UV-Mamba: A DCN-Enhanced State Space Model for Urban Village Boundary Identification in High-Resolution Remote Sensing Images

Lulin Li,Ben Chen,Xuechao Zou,Junliang Xing,Pin Tao
2024-09-06
Abstract:Owing to the diverse geographical environments, intricate landscapes, and high-density settlements, the automatic identification of urban village boundaries using remote sensing images is a highly challenging task. This paper proposes a novel and efficient neural network model called UV-Mamba for accurate boundary detection in high-resolution remote sensing images. UV-Mamba mitigates the memory loss problem in long sequence modeling, which arises in state space model (SSM) with increasing image size, by incorporating deformable convolutions (DCN). Its architecture utilizes an encoder-decoder framework, includes an encoder with four deformable state space augmentation (DSSA) blocks for efficient multi-level semantic extraction and a decoder to integrate the extracted semantic information. We conducted experiments on the Beijing and Xi'an datasets, and the results show that UV-Mamba achieves state-of-the-art performance. Specifically, our model achieves 73.3% and 78.1% IoU on the Beijing and Xi'an datasets, respectively, representing improvements of 1.2% and 3.4% IoU over the previous best model, while also being 6x faster in inference speed and 40x smaller in parameter count. Source code and pre-trained models are available in the supplementary material.

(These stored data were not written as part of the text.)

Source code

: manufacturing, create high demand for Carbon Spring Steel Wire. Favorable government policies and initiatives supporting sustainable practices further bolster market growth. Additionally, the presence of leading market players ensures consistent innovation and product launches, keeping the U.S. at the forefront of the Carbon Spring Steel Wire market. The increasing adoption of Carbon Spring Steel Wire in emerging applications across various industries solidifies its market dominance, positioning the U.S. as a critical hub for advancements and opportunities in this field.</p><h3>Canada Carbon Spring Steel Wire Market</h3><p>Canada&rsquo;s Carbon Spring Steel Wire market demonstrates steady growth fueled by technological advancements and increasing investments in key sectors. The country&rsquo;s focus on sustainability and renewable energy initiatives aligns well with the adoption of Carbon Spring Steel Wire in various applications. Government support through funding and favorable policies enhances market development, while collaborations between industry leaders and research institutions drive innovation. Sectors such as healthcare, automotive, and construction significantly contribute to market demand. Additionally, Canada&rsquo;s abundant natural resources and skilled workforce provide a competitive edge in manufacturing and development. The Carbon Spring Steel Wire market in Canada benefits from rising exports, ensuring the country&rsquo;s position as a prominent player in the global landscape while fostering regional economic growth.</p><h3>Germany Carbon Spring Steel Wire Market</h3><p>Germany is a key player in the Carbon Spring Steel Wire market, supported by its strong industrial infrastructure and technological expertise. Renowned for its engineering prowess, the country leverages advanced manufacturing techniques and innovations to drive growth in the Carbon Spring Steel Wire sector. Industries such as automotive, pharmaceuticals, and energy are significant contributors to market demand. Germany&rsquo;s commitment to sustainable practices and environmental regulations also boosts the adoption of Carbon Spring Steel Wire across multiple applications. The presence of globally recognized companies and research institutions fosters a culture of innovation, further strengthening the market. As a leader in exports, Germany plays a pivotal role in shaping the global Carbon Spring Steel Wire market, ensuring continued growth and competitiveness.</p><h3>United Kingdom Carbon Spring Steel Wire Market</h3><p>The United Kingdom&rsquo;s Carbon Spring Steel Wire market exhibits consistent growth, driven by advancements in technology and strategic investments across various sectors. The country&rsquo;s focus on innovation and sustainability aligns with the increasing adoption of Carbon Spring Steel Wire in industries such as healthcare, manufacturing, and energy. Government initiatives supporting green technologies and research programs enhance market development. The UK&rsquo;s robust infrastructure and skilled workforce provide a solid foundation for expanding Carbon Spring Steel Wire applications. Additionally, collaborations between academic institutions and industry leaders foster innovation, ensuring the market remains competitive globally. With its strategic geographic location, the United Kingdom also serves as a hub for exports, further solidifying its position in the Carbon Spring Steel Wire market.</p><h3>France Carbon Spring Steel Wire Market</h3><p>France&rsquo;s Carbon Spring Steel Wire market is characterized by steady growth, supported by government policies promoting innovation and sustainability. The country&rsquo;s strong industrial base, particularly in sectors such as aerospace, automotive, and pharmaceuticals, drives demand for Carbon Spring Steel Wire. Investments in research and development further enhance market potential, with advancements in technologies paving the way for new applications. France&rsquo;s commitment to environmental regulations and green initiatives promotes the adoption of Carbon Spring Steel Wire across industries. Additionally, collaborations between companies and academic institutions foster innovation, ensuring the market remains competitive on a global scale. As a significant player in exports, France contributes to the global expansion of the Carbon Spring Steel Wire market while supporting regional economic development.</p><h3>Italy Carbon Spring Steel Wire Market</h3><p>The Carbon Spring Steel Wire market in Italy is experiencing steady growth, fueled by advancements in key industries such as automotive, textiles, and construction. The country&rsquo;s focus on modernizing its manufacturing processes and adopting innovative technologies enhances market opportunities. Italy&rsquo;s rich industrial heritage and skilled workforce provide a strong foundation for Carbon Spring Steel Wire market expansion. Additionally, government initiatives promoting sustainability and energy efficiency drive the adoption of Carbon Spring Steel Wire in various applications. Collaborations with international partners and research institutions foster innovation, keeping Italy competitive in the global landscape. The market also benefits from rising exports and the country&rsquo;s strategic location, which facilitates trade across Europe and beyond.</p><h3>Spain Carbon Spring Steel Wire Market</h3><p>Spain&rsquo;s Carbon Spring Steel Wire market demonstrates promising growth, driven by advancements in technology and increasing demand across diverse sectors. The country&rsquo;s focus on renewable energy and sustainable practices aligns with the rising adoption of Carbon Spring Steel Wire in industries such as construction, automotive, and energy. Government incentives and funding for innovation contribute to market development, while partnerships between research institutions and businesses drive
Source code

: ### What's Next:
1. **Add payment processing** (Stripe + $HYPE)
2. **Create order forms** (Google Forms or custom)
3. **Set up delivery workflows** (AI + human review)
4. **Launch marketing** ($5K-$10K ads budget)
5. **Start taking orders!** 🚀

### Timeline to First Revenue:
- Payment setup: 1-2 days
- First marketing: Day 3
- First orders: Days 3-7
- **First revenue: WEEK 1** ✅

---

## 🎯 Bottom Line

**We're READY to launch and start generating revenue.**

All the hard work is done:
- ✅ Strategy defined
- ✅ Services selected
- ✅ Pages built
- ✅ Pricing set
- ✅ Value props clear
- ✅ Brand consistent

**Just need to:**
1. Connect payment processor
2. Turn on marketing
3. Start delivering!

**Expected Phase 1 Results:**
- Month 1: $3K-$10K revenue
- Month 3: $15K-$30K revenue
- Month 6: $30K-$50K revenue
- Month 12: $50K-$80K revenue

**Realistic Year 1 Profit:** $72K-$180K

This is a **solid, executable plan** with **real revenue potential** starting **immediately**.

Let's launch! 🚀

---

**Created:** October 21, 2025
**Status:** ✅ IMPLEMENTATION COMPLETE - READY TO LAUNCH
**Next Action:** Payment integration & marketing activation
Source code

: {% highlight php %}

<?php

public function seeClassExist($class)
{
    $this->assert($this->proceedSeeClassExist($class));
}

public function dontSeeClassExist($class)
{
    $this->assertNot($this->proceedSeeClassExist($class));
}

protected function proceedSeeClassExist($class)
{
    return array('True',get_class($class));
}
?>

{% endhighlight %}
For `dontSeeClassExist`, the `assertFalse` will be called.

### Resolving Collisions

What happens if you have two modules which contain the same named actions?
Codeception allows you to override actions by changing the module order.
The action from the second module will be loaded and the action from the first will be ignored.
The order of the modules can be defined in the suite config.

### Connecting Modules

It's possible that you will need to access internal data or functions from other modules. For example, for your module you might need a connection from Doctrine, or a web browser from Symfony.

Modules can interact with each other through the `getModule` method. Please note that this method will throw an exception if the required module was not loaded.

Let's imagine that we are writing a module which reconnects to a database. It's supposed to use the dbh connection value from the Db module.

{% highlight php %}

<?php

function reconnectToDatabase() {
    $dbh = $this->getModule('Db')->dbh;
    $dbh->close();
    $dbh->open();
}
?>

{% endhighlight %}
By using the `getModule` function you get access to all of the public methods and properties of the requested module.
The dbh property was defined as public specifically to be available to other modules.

Computer Vision and Pattern Recognition
What problem does this paper attempt to address?
This paper aims to address the problem of automatic identification of urban village boundaries in high-resolution remote sensing images. Specifically, urban villages, due to their unique architectural features (such as high density, narrow streets, and diverse building forms) and complex geographical environments, make the automatic identification of their boundaries extremely challenging. Traditional information collection methods mainly rely on manual field surveys, which are time-consuming and labor-intensive. To overcome these challenges, the paper proposes a novel and efficient neural network model named UV-Mamba for precise boundary detection in high-resolution remote sensing images. UV-Mamba enhances the state space model (SSM) by incorporating deformable convolutions (DCN) to address the memory loss issue in long sequence modeling. Additionally, the model utilizes an encoder-decoder framework, comprising four deformable state space enhancement blocks, to efficiently extract multi-level semantic information and integrate this information through the decoder. Experimental results show that UV-Mamba achieves state-of-the-art performance when processing the Beijing and Xi'an datasets, with improvements of 1.2% and 3.4% in Intersection over Union (IoU) respectively, along with faster inference speed and fewer parameters.